Otra cosa que no podré hacer son mis guías turísticas, algo que me fastidia un montón porque me encanta esa parte de mi trabajo. Por si queréis verme aquí estoy:

Justamente esta semana tenía tres rutas programadas que hemos pasado a un compi para que los que iban a hacer la ruta no se la pierdan y me ha resultado muy difícil tener que pedir que las transfiriesen a otra persona porque yo no iba a poder hacerlas. Creo que es lo mejor para recuperarme cuanto antes del tobillo, pero una parte de mí siente que ha fallado en el trabajo y eso me hace sentir que se abren las puertas del infierno y me llevan un poco agobiada.

Seguramente al final tenga que llevar el acelerómetro una semanita más para que sí se pueda ver lo que yo hago normalmente, que es andar mucho siempre que puedo y estar mucho más activa (aunque hay días en los que no me levanto de la silla en todo el día y si sumo 150 pasos ya es mucho, pero son muy excepcionales).

Por otro lado, mi segunda tarea es la de apuntar todo lo que como. Para hacerlo bien tengo que aplicar unas pautas concretas: apuntar a qué hora lo hago, dónde, cuánto tiempo estoy comiendo y también detallar las cantidades de las porciones de cada alimento. Cuanto más detallada sea la información mejor.

Para realizar esta tarea tengo un par de tablas que luego le daré a Alfonso, mi nutricionista y quien se encargará de quitarle la alegría a mis días me ayudará a comer mejor y a mejorar los hábitos alimenticios, para que por fin pueda tener las pilas bien cargadas, que con la de trabajo que tengo buena falta me hace.

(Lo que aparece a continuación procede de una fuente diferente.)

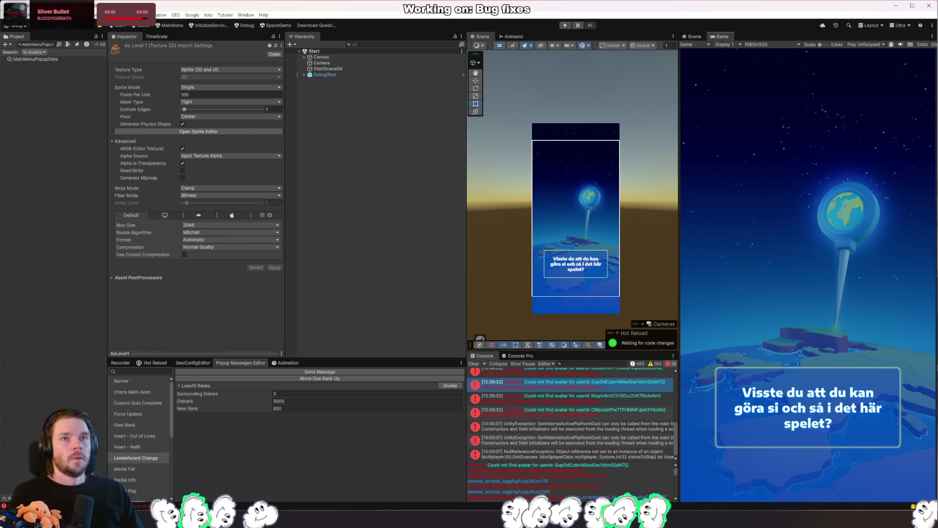
{"action": "left_click", "coordinate": [609, 454]}
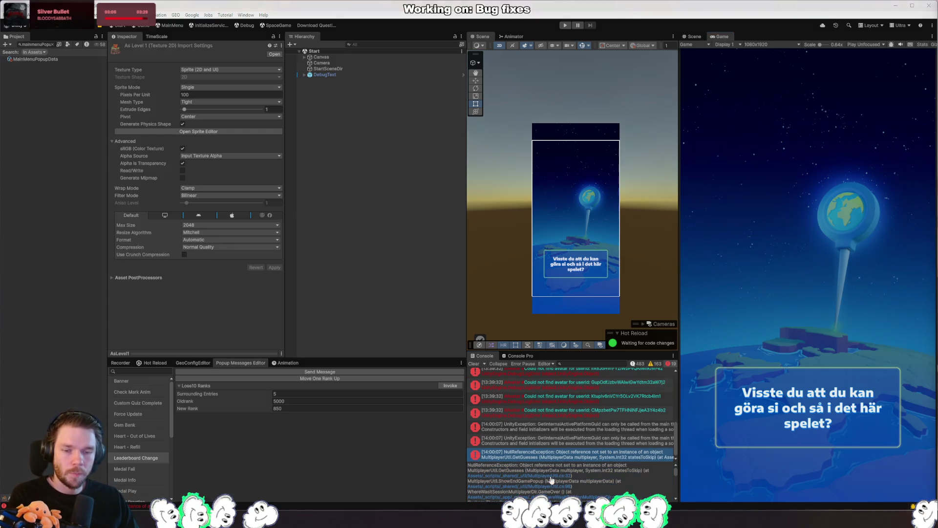
{"action": "left_click", "coordinate": [550, 477]}
{"action": "scroll", "coordinate": [198, 312], "scroll_direction": "up", "scroll_amount": 5}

El trabajo con la psicóloga es muy importante para no perder la ruta

Ha sido quedar con Manuela una vez y darme cuenta de que este camino no solo es más importante de lo que pensaba, sino que hay mucho por hacer. Pero también siento que con el apoyo adecuado y trabajando algunas pautas que se pueden mejorar mucho, lo que he conseguido en otros ámbitos también podré conseguirlo en este.

Además, Manuela me hizo ver que esto no es solo un aprendizaje para perder peso, sino que vamos a trabajar en estrategias que me van a ayudar a la hora de enfrentarme a cualquier nuevo reto o proyecto que llegue en el futuro, pues en cierto modo, el cambio físico va a ser un reflejo de un cambio más profundo y que va a influir en todo lo que me rodea.

Ha sido una reunión muy agradable y necesaria en la que me he sentido muy bien, capaz y con ganas aunque también con nervios, esos típicos nervios del primer día de clases, del primer día de trabajo, del primer día que por fin consigues un cliente… vamos, del primer día de todas las cosas importantes que vamos alcanzando en nuestra vida. Ha sido un empujón en el buen camino y ¡qué ganas!

Ahora solo me queda decir que, a pesar de la “mala pata” inicial, ¡voy a por todas! y estoy encantada 🙂

¡Vamos allá! Motivación al 100% ¡Vuela lejos de los antojos, Falkor!